The U.S. Court of Appeals for the Third Circuit has given the Securities and Exchange Commission (SEC) 120 days to respond to Coinbase‘s (NASDAQ: COIN) rulemaking petition against the securities regulator, which asks that it issue rules tailored to digital assets and regulatory guidance for the industry.
The SEC had earlier told the court that it expects a response ready within 120 days. The court, in response, said that it would retain jurisdiction over the issue but refrain from making a ruling until the 120 day window has elapsed.
The court expects the SEC to respond to the Coinbase request, or provide further information, in the next 120 days, or on October 11, 2023.
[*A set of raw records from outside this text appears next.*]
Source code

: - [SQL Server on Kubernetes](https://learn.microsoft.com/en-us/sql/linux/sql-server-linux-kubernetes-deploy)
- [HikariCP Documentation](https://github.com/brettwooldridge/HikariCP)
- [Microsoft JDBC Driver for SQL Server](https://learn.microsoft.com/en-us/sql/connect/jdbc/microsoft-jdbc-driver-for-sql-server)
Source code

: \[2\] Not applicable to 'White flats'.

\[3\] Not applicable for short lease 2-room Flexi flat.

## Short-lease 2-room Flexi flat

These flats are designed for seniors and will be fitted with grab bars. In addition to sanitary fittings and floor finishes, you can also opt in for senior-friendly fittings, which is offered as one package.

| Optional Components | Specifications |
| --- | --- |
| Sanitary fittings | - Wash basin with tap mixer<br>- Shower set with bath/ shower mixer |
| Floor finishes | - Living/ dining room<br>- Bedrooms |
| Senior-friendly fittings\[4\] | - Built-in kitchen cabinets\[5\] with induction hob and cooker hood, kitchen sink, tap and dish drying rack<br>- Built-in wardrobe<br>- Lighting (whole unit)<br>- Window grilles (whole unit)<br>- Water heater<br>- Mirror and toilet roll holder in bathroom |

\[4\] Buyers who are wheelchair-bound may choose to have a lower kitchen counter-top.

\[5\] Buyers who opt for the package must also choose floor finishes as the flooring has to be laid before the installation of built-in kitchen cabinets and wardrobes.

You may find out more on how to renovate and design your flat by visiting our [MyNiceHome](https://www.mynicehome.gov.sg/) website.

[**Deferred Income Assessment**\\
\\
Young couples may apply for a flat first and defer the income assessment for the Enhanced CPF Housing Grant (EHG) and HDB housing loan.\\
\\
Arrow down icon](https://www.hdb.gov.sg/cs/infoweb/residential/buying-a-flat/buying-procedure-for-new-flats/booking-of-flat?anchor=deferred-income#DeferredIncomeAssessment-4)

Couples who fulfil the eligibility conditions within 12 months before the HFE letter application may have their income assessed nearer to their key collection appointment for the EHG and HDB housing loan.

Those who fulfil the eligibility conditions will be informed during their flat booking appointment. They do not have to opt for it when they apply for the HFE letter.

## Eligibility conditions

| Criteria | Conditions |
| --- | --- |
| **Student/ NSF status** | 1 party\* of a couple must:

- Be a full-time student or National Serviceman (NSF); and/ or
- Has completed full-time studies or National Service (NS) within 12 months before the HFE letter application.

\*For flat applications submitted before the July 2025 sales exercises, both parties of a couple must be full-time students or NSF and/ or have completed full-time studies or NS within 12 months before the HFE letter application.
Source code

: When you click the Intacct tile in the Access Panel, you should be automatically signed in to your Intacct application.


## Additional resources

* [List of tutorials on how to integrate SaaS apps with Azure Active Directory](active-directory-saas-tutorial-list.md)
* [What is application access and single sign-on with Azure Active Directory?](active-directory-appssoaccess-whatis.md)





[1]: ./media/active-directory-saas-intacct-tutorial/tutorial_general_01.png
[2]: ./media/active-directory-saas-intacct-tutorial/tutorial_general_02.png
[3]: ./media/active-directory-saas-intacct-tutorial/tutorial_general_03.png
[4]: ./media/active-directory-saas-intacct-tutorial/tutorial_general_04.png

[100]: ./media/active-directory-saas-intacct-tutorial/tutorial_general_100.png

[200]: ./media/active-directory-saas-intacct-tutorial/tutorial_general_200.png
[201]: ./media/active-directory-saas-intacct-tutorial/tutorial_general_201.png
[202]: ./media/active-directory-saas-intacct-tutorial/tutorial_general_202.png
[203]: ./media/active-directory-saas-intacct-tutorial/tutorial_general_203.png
This comes after the SEC elected not to reply to an April 24 petition filed by Coinbase, which itself was an attempt by the exchange to get a response to an earlier petition from July 2022—this petition asked the SEC to propose and adopt crypto-specific rules to govern the sector.
Tweeting after the court announcement, Coinbase Chief Legal Officer Paul Grewal claimed the decision was a win for the exchange:
“The Third Circuit just ruled that it will retain jurisdiction over our challenge to the SEC’s inaction on our petition for basic rules for crypto. A further report is due in 120 days. We are grateful that the Court will continue to shine a bright light on an SEC process that until now has operated entirely in darkness.”
It remains to be seen whether the SEC will respond by the October deadline, but the fact that the regulator offered up the window would suggest some confidence that it will have a decision in October. In June, the SEC wrote to the court that it had yet to decide on a course of action regarding the petition, adding that there should be no specific deadline for a response or a requirement to provide periodic reports, per Coinbase’s request.
“There is no merit to Coinbase’s extraordinary request for a writ of mandamus to compel the Commission to act on Coinbase’s wide-ranging rulemaking petition within seven days,” said the SEC. “The Commission has not decided what action to take on that petition in whole or in part—which is entirely reasonable given the breadth of the rulemaking.”
The fact that the Third Circuit has given the SEC 120 days to file a “further report” suggests that the court is expecting the regulator to engage to some extent, but it is unclear how the court would respond if the SEC did not provide the comprehensive rulemaking and guidance that the Coinbase petition requests.
The Coinbase vs SEC story
The SEC believed it has identified securities violations relating to “aspects of the Company’s spot market, staking service Coinbase Earn, Coinbase Prime and Coinbase Wallet” products.
Eventually, on June 6, the SEC did sue Coinbase, alleging it had violated several securities laws, including operating as an unregistered exchange.
However, before these charges were officially filed, Coinbase responded to the Wells Notice on April 19 with a lengthy submission to the SEC explaining why it was unjustified and that any action taken by the regulator “will fail as a matter of fact and law.”
A few days later, on April 24, the digital asset exchange filed suit with the U.S. Court of Appeals for the Third Circuit, requesting the court force the SEC to respond to its July 2022 petition, which asked the SEC for regulatory clarity and new rules specific to the unique nature of digital assets.
The SEC argued in its response to the April suit:
“That Coinbase would like its policy preferences addressed immediately does not entitle it to extraordinary relief ordering the Commission to act on a rulemaking petition that has been pending for well under a year.”
Despite this protestation from the regulator, on June 6, 2023, the court ordered the SEC to answer whether it had decided to deny Coinbase’s petition for rulemaking; if not, how much additional time it required to decide whether to grant or deny the petition; and why the court should not retain jurisdiction, order periodic reports as Coinbase proposed, and establish a deadline by which it will rule on the Writ of Mandamus.
In answer, the SEC filed its June 13 letter denouncing Coinbase’s request for a writ of mandamus as “extraordinary,” stating its discretionary rulemaking agenda should not be subject to a specific timeline, and that it had not yet decided whether to respond to the July 2022 rulemaking petition.